The company’s rapid expansion from smaller cities into the mainstream is also due no small part to its theme song—which Zhang Meng describes as “catchy and brainwashing.” The marketing jingle and music video, featuring crudely animated Snow Kings dancing on multicolored backgrounds singing “I love you, you love me, Mixue Bingcheng super sweet,” to the tune of American folk song “Oh Susanna,” made Mixue a viral sensation when they were released in June 2021.
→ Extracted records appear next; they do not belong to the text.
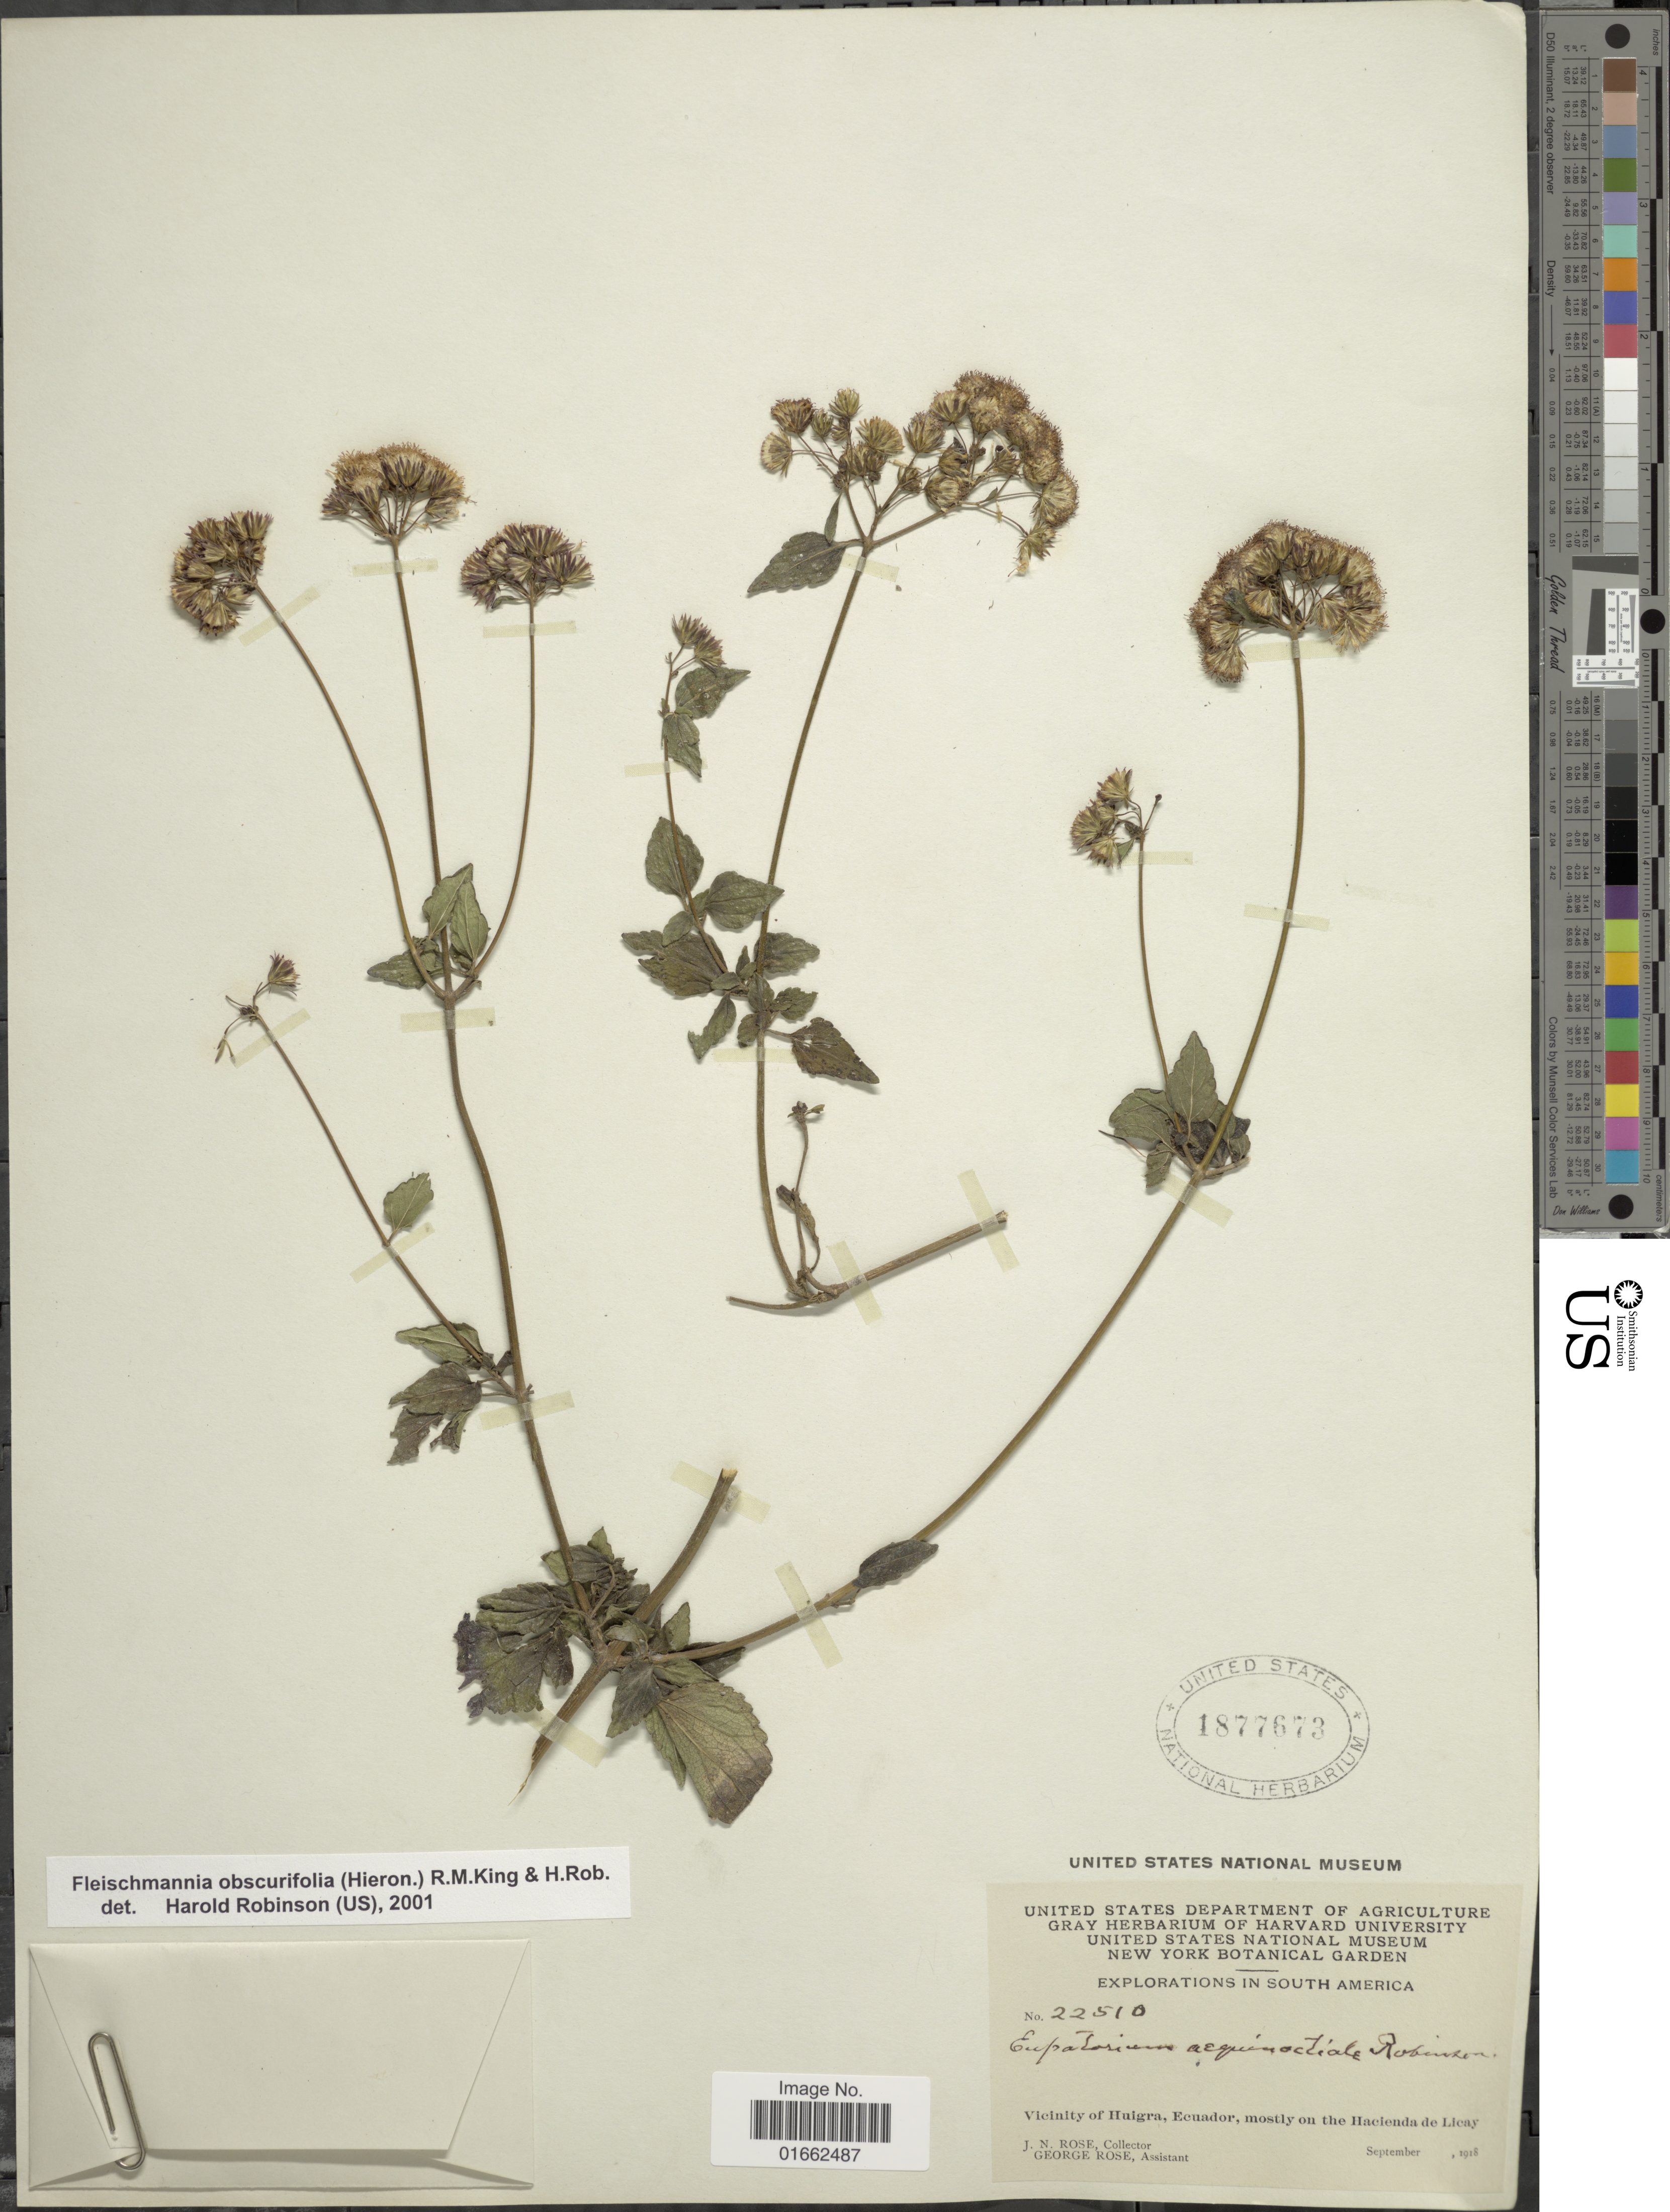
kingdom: Plantae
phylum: Tracheophyta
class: Magnoliopsida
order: Asterales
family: Asteraceae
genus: Fleischmannia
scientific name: Fleischmannia obscurifolia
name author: (Hieron.) R.M. King & H. Rob.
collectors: J. N. Rose & G. Rose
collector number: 22510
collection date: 1918-09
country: Ecuador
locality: Vicinity of Huigra, Ecuador, mostly on the Hacienda de Licay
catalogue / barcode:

The brand clearly hasn’t lost its kitsch and grassroots character. While other milk tea chains seek celebrity brand ambassadors, “the Snow King is [Mixue’s] sole brand representative...and he is ubiquitous on all of their social media channels and their storefronts,” says Eva Hsu, founder of Ripplr, a digital branding company in Shanghai. “Their content speaks to people’s daily lives, daily struggles, and how a cup of tea can make the day better,” Hsu adds, referencing video posts on the company’s social media channels where Snow King meets everyday challenges that he overcomes with tea- and ice cream-based solutions.
While some argue the milk tea market is becoming saturated, for now the Snow King is sitting upon a sweet empire. Mixue has even started a coffee chain called Lucky Cup. The business strategy is simple: low cost, high volume, a franchise model, and a funky mascot—this time modelled after the King in a deck of playing cards, named Grandpa K.